Но вопрос в основе лежит один: вопрос о счастье. То есть я хочу сказать, что это стихотворение, конечно, не только про осень и, в общем, не только про творчество. Оно отвечает на более емкий и важный вопрос, куда и природа, и творчество входят как некие существенные темы, — на вопрос: кто блажен, кто счастлив? И я думаю, что именно такая оптика, такой взгляд на это стихотворение Пушкина позволяет нам его увидеть более свежими глазами (то, о чем говорил замечательно в начале Олег — про то, что мы привыкли с детства к этим строчкам и уже перестаем чувствовать и слышать их особенность, оригинальность, свежесть). А Пушкин, на самом деле, во множестве своих ключевых, наиболее известных поздних лирических стихотворений подходит к той же самой теме. «Из Пиндемонти», например. Это та же самая история, если разобраться.
Посмотрите, тут даже словечко очень характерно перекликается:
По прихоти своей скитаться здесь и там,
Дивясь божественным природы красотам,
И пред созданьями искусств и вдохновенья
Трепеща радостно в восторгах умиленья.
Вот счастье! вот права…
Вот это «трепеща», оно есть и в «Осени», как мы заметили, конечно, сегодня.
Но дело не только в этом, это как раз не главный аргумент. Дело в том, что для Пушкина не просто поставлен вопрос, он пытается найти на него ответ. Итак: кто блажен, кто счастлив? Гораций говорит (и вслед за ним тысячи поэтов): блажен тот, кто удалился от суеты большого города, живет сельской жизнью, скромной, здоровой, простой (тот самый ЗОЖ прекрасный), питается, условно говоря, картофелем и кашей, и этого человека не мучает погоня за чинами, за богатствами, его не мучает страх, его не мучает зависть, он как бы очищен душой, и это такой благополучный идеал сельского мудреца, некое сельское уединение.

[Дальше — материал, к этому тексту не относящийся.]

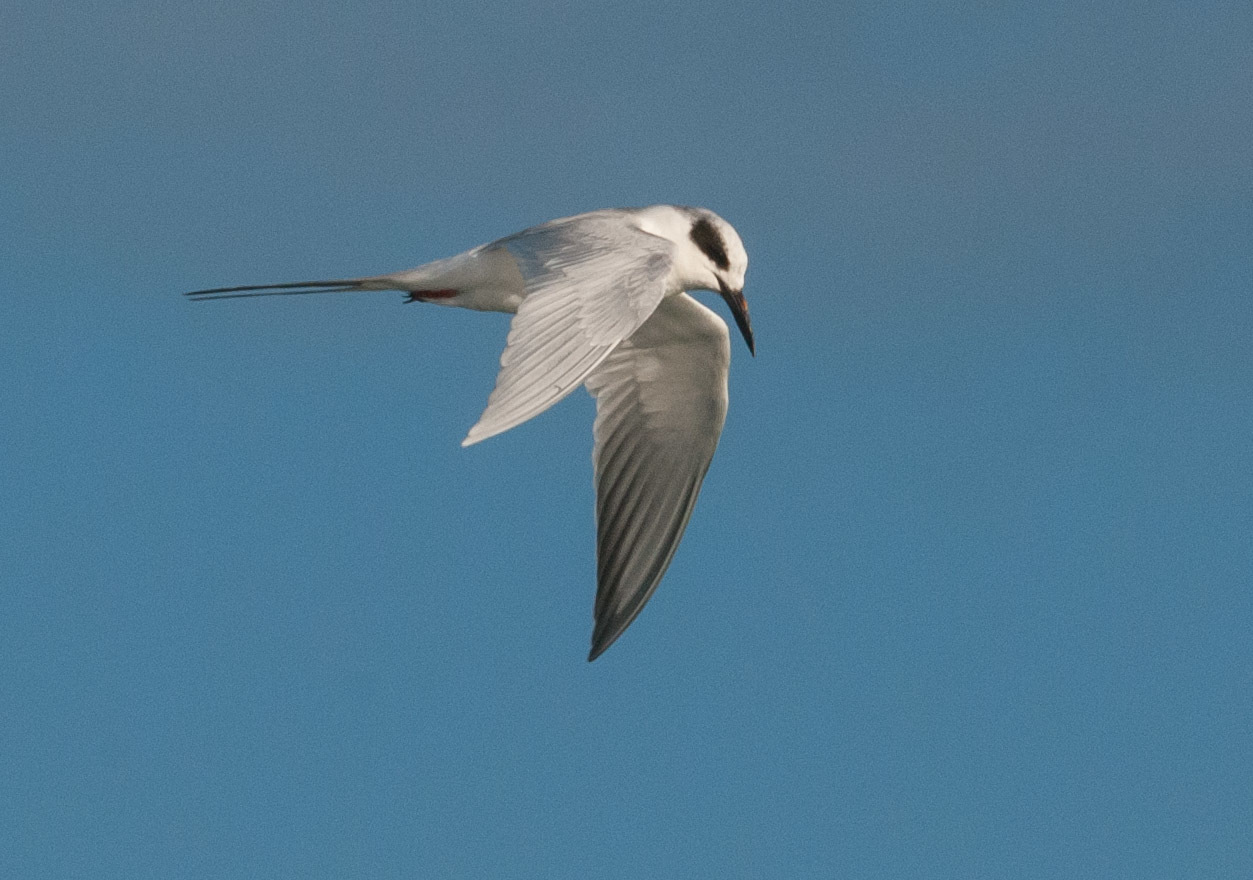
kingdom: Animalia
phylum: Chordata
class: Aves
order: Charadriiformes
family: Laridae
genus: Sterna
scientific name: Sterna forsteri
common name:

Пушкин, по сути дела, вроде бы, ничего нового к этому не прибавляет, а на самом деле — прибавляет. Для него (и в «Осени» как раз это хорошо видно) существенный компонент счастья — это творчество. А в творчестве главная тема, которая здесь в «Осени» сквозная, — это свобода. То есть кто счастлив? Тот, кто свободен. Это вроде бы «старый ответ», но Пушкин дает его как бы по-новому, в новом повороте.
Вот, собственно, очень кратко и немножко эскизно то, что я хотел бы добавить к мнению уважаемых коллег. Вообще мне было сегодня чрезвычайно интересно вас слушать, спасибо большое, и простите, что я сегодня осмелился читать Пушкина вслух. (Смеется) Но таковы были условия нашего контракта! Спасибо.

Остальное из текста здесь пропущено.